Democrats, then, are trying to prevent Republicans from causing the country significant financial and economic damage in the short-term, while Republicans are willing to risk that damage if it forces us to take steps to avoid even worse damage in the long-term. This is oversimplifying things a bit, but it comes down to a fairly common question we all face in some form or other: Which is worse, the short-term pain or the long-term pain? These sorts of questions are always difficult, because they involve predicting the uncertain future.
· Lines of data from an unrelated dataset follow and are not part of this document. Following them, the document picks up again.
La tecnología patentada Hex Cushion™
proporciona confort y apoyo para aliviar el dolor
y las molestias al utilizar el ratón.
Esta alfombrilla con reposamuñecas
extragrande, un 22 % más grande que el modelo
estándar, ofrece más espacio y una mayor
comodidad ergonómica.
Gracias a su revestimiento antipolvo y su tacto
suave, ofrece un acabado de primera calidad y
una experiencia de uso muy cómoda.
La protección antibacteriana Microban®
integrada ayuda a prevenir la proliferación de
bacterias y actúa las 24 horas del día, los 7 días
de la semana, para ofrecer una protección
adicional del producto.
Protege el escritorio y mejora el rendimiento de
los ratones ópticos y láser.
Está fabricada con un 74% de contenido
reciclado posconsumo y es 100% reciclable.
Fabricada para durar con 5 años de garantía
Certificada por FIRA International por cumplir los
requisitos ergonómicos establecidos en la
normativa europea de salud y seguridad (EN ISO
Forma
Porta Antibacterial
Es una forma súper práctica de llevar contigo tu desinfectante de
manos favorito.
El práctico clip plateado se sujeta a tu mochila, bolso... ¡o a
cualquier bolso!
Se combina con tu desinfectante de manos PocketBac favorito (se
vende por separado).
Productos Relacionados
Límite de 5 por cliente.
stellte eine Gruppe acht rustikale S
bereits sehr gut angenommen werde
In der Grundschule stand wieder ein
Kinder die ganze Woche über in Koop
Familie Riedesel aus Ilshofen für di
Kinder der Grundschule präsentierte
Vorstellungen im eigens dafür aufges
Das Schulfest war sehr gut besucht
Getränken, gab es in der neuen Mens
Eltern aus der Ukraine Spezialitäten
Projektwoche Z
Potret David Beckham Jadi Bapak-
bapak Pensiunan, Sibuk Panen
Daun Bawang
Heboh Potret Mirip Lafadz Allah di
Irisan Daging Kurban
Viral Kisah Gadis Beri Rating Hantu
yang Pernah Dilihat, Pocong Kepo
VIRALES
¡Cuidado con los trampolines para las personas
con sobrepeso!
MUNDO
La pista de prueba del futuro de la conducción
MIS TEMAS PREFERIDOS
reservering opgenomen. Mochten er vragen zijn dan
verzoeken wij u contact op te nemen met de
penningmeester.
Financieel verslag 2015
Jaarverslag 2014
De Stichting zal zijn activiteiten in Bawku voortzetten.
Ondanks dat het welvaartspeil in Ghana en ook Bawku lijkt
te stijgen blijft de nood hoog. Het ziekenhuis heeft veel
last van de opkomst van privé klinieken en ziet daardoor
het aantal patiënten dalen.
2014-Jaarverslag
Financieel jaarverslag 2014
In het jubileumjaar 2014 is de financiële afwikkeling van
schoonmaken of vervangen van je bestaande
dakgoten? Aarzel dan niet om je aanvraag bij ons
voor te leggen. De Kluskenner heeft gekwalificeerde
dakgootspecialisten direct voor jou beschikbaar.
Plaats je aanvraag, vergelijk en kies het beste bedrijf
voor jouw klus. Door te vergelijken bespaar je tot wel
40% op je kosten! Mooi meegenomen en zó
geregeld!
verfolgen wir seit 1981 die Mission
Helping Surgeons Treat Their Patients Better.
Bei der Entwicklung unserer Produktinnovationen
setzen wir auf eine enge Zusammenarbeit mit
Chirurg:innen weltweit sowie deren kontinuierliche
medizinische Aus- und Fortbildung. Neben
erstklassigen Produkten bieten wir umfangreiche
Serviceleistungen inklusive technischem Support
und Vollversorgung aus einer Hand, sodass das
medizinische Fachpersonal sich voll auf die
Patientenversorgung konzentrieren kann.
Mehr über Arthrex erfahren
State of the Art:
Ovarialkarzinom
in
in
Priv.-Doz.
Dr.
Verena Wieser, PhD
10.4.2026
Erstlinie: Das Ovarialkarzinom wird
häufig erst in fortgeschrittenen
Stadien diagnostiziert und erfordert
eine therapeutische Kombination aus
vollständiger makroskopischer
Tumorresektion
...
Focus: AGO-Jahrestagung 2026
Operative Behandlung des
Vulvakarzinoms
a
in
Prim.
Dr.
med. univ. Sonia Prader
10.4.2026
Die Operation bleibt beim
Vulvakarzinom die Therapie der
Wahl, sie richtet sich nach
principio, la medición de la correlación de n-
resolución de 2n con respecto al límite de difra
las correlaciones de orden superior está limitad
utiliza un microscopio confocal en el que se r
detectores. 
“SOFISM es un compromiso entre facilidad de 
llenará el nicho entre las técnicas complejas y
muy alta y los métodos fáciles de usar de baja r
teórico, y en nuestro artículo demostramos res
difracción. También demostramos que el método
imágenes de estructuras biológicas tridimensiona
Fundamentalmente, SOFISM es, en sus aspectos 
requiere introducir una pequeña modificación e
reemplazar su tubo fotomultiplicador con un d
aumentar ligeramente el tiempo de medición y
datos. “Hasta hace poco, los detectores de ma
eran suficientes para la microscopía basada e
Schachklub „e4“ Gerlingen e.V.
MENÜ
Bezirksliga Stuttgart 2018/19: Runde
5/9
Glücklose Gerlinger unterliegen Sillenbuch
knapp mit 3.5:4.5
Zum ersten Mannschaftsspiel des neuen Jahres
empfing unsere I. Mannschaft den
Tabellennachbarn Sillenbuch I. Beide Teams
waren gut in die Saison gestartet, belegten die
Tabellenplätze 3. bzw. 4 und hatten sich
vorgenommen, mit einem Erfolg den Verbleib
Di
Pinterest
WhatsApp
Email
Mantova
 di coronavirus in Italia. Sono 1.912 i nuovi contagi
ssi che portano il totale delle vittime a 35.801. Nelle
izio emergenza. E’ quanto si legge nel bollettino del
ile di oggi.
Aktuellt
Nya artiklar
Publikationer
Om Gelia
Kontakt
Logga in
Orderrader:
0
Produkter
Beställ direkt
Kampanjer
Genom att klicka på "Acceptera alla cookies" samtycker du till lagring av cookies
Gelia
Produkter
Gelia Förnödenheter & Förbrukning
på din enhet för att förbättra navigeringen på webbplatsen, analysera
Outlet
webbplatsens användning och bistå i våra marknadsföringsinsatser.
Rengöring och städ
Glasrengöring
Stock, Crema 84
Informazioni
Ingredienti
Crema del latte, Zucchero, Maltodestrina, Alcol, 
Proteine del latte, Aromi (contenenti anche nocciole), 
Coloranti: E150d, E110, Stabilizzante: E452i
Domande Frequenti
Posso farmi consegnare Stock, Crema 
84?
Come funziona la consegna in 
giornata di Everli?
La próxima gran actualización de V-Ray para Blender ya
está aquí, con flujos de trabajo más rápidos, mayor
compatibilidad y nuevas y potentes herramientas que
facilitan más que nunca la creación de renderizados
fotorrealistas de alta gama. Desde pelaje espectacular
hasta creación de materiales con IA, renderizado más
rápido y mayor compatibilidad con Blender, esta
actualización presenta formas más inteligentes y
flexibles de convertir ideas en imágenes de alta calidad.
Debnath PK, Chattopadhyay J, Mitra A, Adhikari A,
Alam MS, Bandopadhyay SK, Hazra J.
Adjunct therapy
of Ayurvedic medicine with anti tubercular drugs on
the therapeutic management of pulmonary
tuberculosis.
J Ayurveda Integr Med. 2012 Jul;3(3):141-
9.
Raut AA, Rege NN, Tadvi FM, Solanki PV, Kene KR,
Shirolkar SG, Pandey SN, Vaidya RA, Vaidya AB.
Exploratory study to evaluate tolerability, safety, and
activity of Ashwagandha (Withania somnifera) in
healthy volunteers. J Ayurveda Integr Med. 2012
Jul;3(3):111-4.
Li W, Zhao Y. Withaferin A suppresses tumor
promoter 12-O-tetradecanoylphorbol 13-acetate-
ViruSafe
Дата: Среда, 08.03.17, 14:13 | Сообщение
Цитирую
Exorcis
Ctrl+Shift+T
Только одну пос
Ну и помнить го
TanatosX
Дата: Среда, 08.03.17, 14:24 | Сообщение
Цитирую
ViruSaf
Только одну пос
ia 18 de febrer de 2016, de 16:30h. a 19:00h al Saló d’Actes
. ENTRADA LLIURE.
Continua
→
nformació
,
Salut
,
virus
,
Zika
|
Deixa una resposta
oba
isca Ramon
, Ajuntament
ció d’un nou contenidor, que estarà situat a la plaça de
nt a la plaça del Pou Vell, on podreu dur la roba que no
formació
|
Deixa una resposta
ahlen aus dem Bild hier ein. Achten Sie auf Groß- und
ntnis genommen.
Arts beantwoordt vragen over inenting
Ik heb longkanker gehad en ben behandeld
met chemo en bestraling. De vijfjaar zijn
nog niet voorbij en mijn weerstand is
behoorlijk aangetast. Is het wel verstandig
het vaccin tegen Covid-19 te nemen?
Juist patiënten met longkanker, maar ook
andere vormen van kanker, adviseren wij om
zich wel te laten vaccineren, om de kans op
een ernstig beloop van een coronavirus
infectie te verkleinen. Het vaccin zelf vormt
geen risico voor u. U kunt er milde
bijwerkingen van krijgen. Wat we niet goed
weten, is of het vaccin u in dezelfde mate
But in the political arena, people are often reluctant to credit their opponents with having any sense or good intentions. Instead, Democrats and their allies are demonizing Republicans as anarchists and arsonists, as people who don't care about the country, as hostage-taking suicide bombers who are rooting for failure, who don't want people to get health care, etc. And Republicans and their allies are demonizing Democrats as Marxist communists who want the nation to go into decline, who want to create a mass of people who are dependent on government aid and, therefore, subservient.

To make matters worse, neither side owns up to its own contribution to the poisonous atmosphere. Rush Limbaugh says it's only liberals who engage in name-calling in order to win arguments, not him. And President Barack Obama insists that he's been careful to tone down his rhetoric, that it's only other people who indulge in caricature, distortion, and invective. But, in fact, each of them is leading movements filled with people who resort to the language of demonization. Each side's partisans are outraged at the name-calling coming from their opponents while deaf to the name-calling from their own mouths.

This doesn't bode well at all. On the purely fiscal front, we're likely to get the worst of both worlds from this: short-term damage to our economy without any plan to resolve our long-term budgetary problems.

Worse, though, we're continuing to nurture a political climate in which reasonable disagreements are caricatured as contests of the good and the rational against the evil and irrational. Our financial problems are hard enough to fix without the reflexive insistence that our opponents are people who are either stupid or who consciously want to do the wrong thing.

Politics should make us better people, not worse. We need civil debate that enlightens our understanding and inspires our virtue, not debate that vents our frustration and incites our hatred and anger. If our leaders won't give us that, we need to choose new leaders.